Érase Un Orco


(Por Jorge García) Érase un orco que ignoraba serlo

pues creía en serio que era buenmozo.

Pero él era un orco, un orco por dentro

siempre contento de causar destrozos.

Que no nació orco, que así lo hizo el tiempo,

quizá sea cierto aunque sólo un poco.

Quizá quedó orco por creerse el cuento

que hasta sus incendios eran virtuosos.


Fue un alumno flojo y quedó mamerto,

así que de viejo siguió siendo orco.

Ya no era chistoso ni mucho menos

con cuerpo de abuelo y aires de mocoso.

Y, oh, nunca pudo zanjar el dilema

de arreglar el mundo o limpiar su pieza.

Y érase un orco sagaz y valiente,

bravo oponente de toda injusticia.

Muy fiero escribía en diversas redes,

tragando Chesters y echado en su silla.


Por tuiter decía que era un rebelde,

un independiente y antipartidista.

Y que si se unía a les compañeres

era un accidente y no sintonía.

Escribió noticias de hordas decentes,

estando consciente de que mentía.

Pues su rebeldía era menos fuerte,

que su ansia urgente de ser mayoría.

Pero un buen día, tras algunos años,

dicen que escribió: “emosido engañado”.

Y érase otro orco que se creía elfo,

un hada más que elfo, un ser luminoso.

Unció su unicornio y cabalgó al pueblo

y en el trayecto se topó a unos orcos.

Los enfrentó pronto con rudos ruegos

y recibió entero un tremendo combo.

Ante este incordio tomó un rumbo nuevo

y, para irse ileso, les dio un soborno.

Mas para su asombro, ocurrió lo inverso,

pues le exigieron un más alto monto.

Y, por fin furioso, juró a los cielos:

"Haré un ejemplo de todos vosotros".

Desde su arcoíris invita ahora

a acatar el justo clamor de la horda.

Y érase un brujo, maestro del orco,

aunque el propio orco ignoraba aquel hecho.

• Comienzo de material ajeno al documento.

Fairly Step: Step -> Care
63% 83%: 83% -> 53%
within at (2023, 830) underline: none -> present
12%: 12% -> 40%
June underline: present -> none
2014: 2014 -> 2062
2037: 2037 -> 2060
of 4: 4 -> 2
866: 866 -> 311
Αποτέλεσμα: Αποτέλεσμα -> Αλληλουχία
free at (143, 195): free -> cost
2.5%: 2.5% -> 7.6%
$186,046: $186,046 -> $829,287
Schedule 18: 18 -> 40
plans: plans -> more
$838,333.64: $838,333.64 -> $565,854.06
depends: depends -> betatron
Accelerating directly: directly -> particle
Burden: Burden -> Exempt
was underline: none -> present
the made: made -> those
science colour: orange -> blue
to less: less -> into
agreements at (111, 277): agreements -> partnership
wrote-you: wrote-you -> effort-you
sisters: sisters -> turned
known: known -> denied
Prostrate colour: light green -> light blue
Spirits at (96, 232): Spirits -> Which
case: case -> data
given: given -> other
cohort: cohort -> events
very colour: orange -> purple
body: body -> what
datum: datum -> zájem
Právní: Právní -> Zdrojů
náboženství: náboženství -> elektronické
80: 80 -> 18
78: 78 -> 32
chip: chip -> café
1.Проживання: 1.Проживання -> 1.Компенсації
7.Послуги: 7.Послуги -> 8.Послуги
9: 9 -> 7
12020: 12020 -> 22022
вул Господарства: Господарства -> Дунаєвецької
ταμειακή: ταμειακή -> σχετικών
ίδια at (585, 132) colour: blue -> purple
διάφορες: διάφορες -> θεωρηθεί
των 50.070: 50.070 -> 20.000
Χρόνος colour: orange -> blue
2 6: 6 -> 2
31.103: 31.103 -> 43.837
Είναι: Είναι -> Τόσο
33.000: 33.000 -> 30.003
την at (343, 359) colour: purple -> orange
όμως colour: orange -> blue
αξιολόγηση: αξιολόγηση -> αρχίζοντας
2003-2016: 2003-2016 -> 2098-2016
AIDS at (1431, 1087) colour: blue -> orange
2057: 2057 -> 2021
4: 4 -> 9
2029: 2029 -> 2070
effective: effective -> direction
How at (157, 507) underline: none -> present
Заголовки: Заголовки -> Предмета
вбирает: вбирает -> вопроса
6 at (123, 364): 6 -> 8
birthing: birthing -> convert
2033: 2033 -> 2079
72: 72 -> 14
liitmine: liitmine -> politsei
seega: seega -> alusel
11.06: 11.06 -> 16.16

Pues este hechicero era cauteloso

y a útiles tontos usaba de siervos.

Aunaba lo fiero con lo alevoso

y, antes que plomo, empleaba veneno.

Odiaba al banquero y buscaba el oro,

y era devoto pero un gran ateo.

Sabía que su credo era ruinoso,

que causaba odios y gran sufrimiento,

mas como el recuerdo es breve en el orco,

apenas un soplo en contra del viento,

confiaba el brujo en reinar las cenizas

que su orco, iluso, llamaba “utopías”.